Inform is object-oriented to the extent of having a class hierarchy featuring single inheritance. So you could do…
a thing can be damned.
a damned-thing is a kind of thing.
a damned-thing is always damned.
But this doesn’t help you much if you want damned supporters or vehicles or people.
[[ Edited to add: I should have included
a damned-thing has a number called the damned strength.
in the example, 'cause that was at the heart of the point. If we’ve asserted a thing can be damned, then of course any given supporter or vehicle or person could be damned because they’re all things. The trouble is that they wouldn’t have a damned strength property. Only things created as a damned-thing initially would have the property. ]]
You can hang all the properties on Object and just ignore them for things that aren’t supposed to be damned. If so, remember to test damned appropriately. You can write phrases like:
To smite (d - damned object): [...]
And start rulebooks with something that either reports an error for your use in development so you can make sure you’re not calling that rulebook with undamned things, or reports something appropriate to the user.
first exorcise an object (called the wicked):
if the wicked is not damned [...]
rule fails;
Or you could do something like all this:
lab is room.
Condemnation relates one person (called the damner) to various things.
definition: a thing is damned rather than righteous if a person relates to it by the condemnation relation.
Unholy-strength relates various numbers to one thing.
Body-count relates various numbers to one thing.
To (p - person) condemns (t - righteous thing):
now condemnation relation relates p to t;
now unholy-strength relation relates 0 to t;
now body-count relation relates 0 to t;
To bless (t - damned thing):
now unholy-strength relation does not relate the damn strength of t to t;
now body-count relation does not relate the damned count of t to t;
[ this must be last, because it makes t definitively righteous,
hence it would no longer qualify for the previous phrases ]
now condemnation relation does not relate the damner of t to t;
To decide what number is the damned count of a/an/-- (o - damned thing):
decide on the number that relates to o by the body-count relation;
To decide what number is the damned strength of a/an/-- (o - damned thing):
decide on the number that relates to o by the unholy-strength relation;
To set the/-- damned count of a/an/-- (o - damned thing) to a/an/-- (n - number):
now the body-count relation relates n to o;
To decide what number is the damn strength of a/an/-- (o - damned thing):
decide on the number that relates to o by the unholy-strength relation;
To set the/-- damn strength of a/an/-- (o - damned thing) to a/an/-- (n - number):
now the unholy-strength relation relates n to o;
Alice is a person.
The little tugboat is a thing.
To spout the/-- damnation of (o - damned object):
say "Behold [the o] and see!";
say "That [the damner of o] damned it to hell!";
say "That its terrible damn strength is [damn strength of o]!";
say "Yay, even that its cursed damned count is [damned count of o].";
when play begins:
Alice condemns the little tugboat;
set damn strength of the tugboat to 11;
if the little tugboat is damned begin, spout the damnation of the little tugboat;
bless tugboat;
unless the tugboat is damned, say "The tugboat is saved!";
but (for no good reason that I see) you’re not allowed to create relations applying to all objects so you’d be in for a lot of repetition if you wanted it to apply to non-things.

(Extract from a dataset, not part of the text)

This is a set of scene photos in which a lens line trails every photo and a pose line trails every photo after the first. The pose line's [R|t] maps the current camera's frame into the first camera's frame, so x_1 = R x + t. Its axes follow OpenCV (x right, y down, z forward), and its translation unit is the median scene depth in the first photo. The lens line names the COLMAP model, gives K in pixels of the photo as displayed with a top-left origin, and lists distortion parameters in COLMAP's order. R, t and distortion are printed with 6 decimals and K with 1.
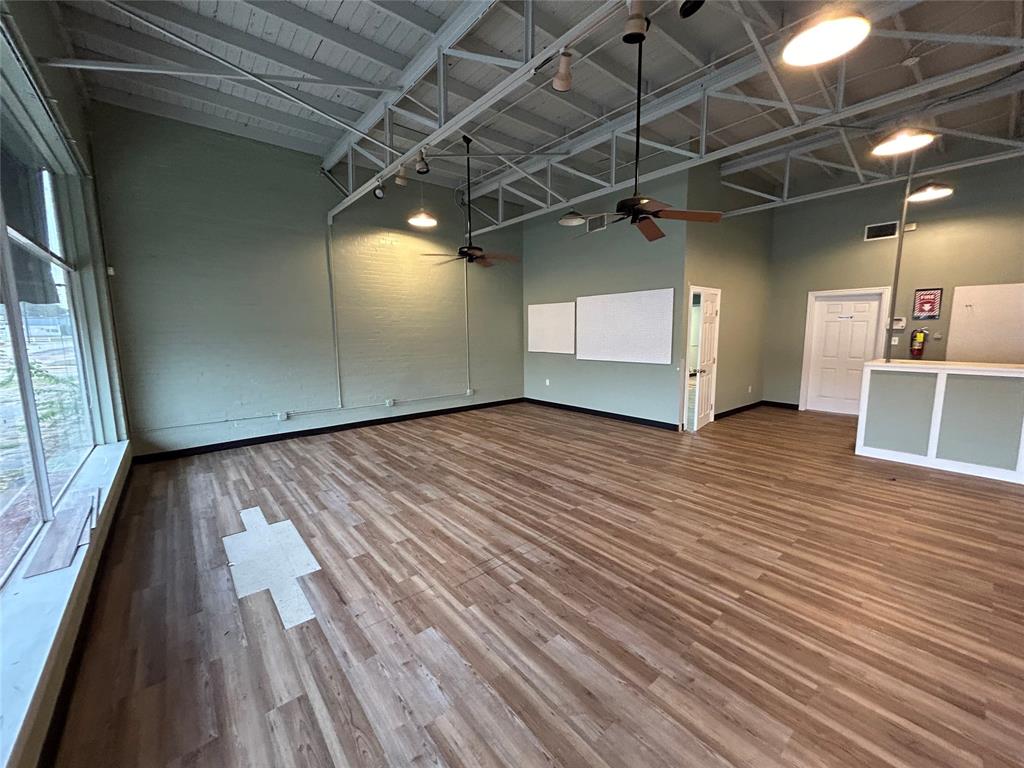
lens RADIAL K [[409.9, 0, 513.5], [0, 409.9, 384.4], [0, 0, 1]] dist [-0.000636, 0.000403]
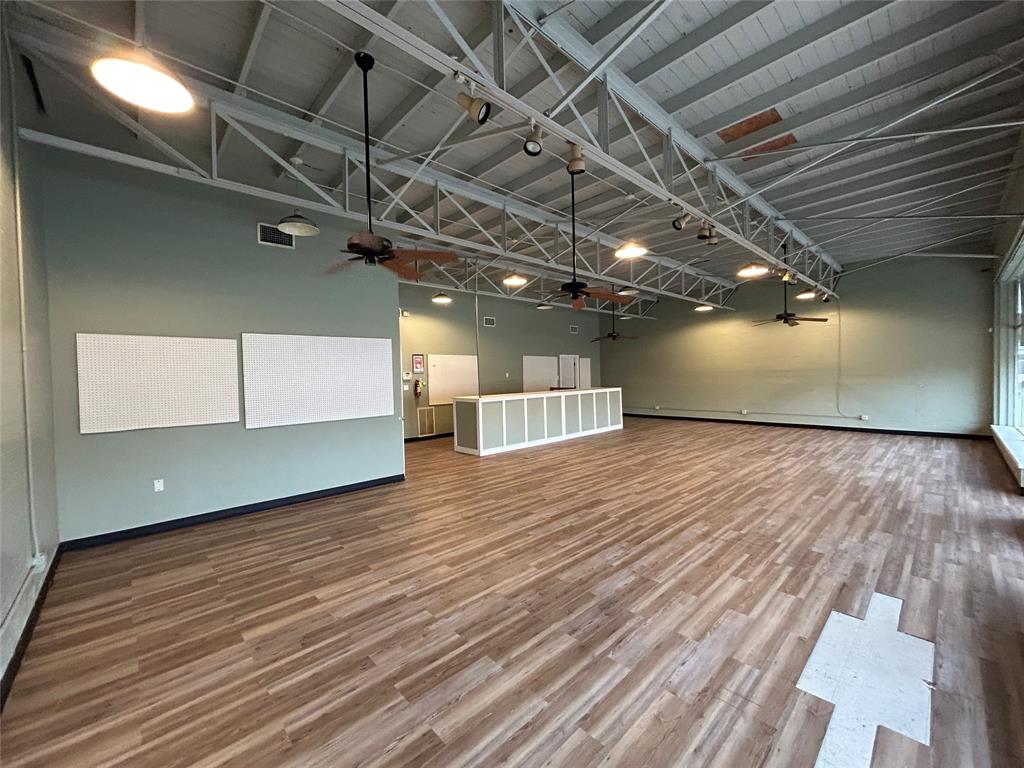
lens RADIAL K [[411.3, 0, 512.5], [0, 411.3, 384.5], [0, 0, 1]] dist [-0.001962, 0.000416]
pose [[-0.059598, -0.012801, 0.998140, -0.907534], [0.156230, 0.987476, 0.021992, -0.144066], [-0.985921, 0.157250, -0.056852, 1.122305]]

However, I think it’s about as good as it’s going to get.
A fundamental premise of Inform is that objects and properties are predefined and static. There was a Dynamic Objects extension that hasn’t worked for a few releases that did a lot of low-level hacking to create objects on the fly. I assume something like it could be made to work again, but no one has taken it on.
There is a working Dynamic Rooms extension that applies a strategy that could be made to work here: it creates a number of anonymous rooms and doles them out when the author asks for “a new room to be created”. So you could create a kind called the damnation and hang the damnation properties on it. When someone becomes damned, you relate a damnation to them. Then you’d want accessor phrases to get to the properties directly via the person rather than at a remove via the damnation.